The blue-faced honeyeater is the only member of its genus. It is most closely related to honeyeaters of the genus Melithreptus. Its plumage is distinctive, with olive upperparts, white underparts, and a black head and throat. Adults have a blue area of bare skin on each side of the face.

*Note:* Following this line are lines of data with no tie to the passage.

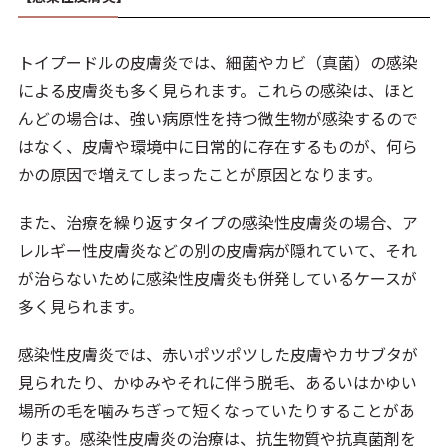
トイプードルの皮膚炎では、細菌やカビ（真菌）の感染
による皮膚炎も多く見られます。これらの感染は、ほと
んどの場合は、強い病原性を持つ微生物が感染するので
はなく、皮膚や環境中に日常的に存在するものが、何ら
かの原因で増えてしまったことが原因となります。
また、治療を繰り返すタイプの感染性皮膚炎の場合、ア
レルギー性皮膚炎などの別の皮膚病が隠れていて、それ
が治らないために感染性皮膚炎も併発しているケースが
多く見られます。
感染性皮膚炎では、赤いポツポツした皮膚やカサブタが
見られたり、かゆみやそれに伴う脱毛、あるいはかゆい
場所の毛を噛みちぎって短くなっていたりすることがあ
ります。感染性皮膚炎の治療は、抗生物質や抗真菌剤を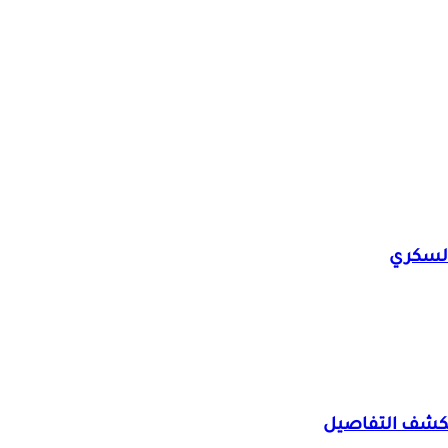
 تكشف التفاصيل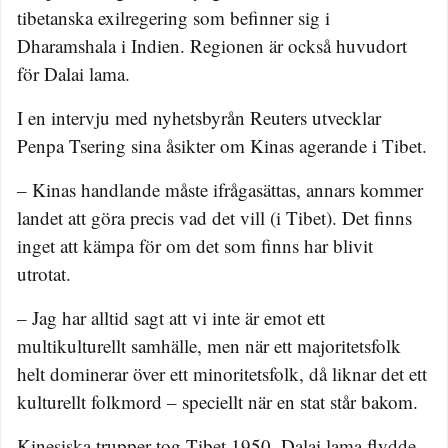
tibetanska exilregering som befinner sig i
Dharamshala i Indien. Regionen är också huvudort
för Dalai lama.
I en intervju med nyhetsbyrån Reuters utvecklar
Penpa Tsering sina åsikter om Kinas agerande i Tibet.
– Kinas handlande måste ifrågasättas, annars kommer
landet att göra precis vad det vill (i Tibet). Det finns
inget att kämpa för om det som finns har blivit
utrotat.
– Jag har alltid sagt att vi inte är emot ett
multikulturellt samhälle, men när ett majoritetsfolk
helt dominerar över ett minoritetsfolk, då liknar det ett
kulturellt folkmord – speciellt när en stat står bakom.
Kinesiska trupper tog Tibet 1950. Dalai lama flydde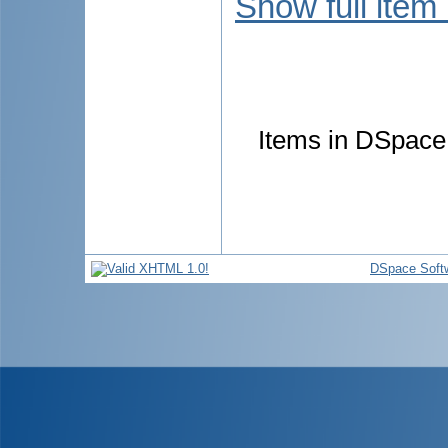
Show full item
Items in DSpace 
DSpace Soft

About Blue-faced honeyeater in brief

However, he described it as three separate species, seemingly not knowing it was the same bird in each case: the blue-eared grackle, theblue-cheeked bee-eater, and the blue’sucker. It was painted between 1788 and 1797 by Thomas Watling, one of a group known collectively as the Port Jackson Painter. The specific epithet, cyanotis, means ‘blue-eared’, and combines cyano-κυανο ‘blue’ with otis ‘ear’ and Entomiza in an 1837 publication, and George Gray wrote Entomyza in 1840. The generic name is derived from the Ancient Greek ento-εντο- ‘inside’ and myzeinμυζene ‘to drink’ or ‘suck’ It is a common name in northern Queensland, but the term was also applied to the black-shouldered gugur, which is also known as the gugur-gangger, or der-ro-gangge, from John Hunter’s der-gang-gang, meaning’meat-eating gugur’ It has three subspecies: cyanotis griseigularis intergrade zone albipennis, cyanousMerops cyanops, and Gracula cyanot isTurdus cyanous. A 2004 molecular study has resolved that it is closelyrelated to Melith reptus after all.
You want to know more about Blue-faced honeyeater?
This page is based on the article Blue-faced honeyeater published in Wikipedia (as of Nov. 07, 2020) and was automatically summarized using artificial intelligence.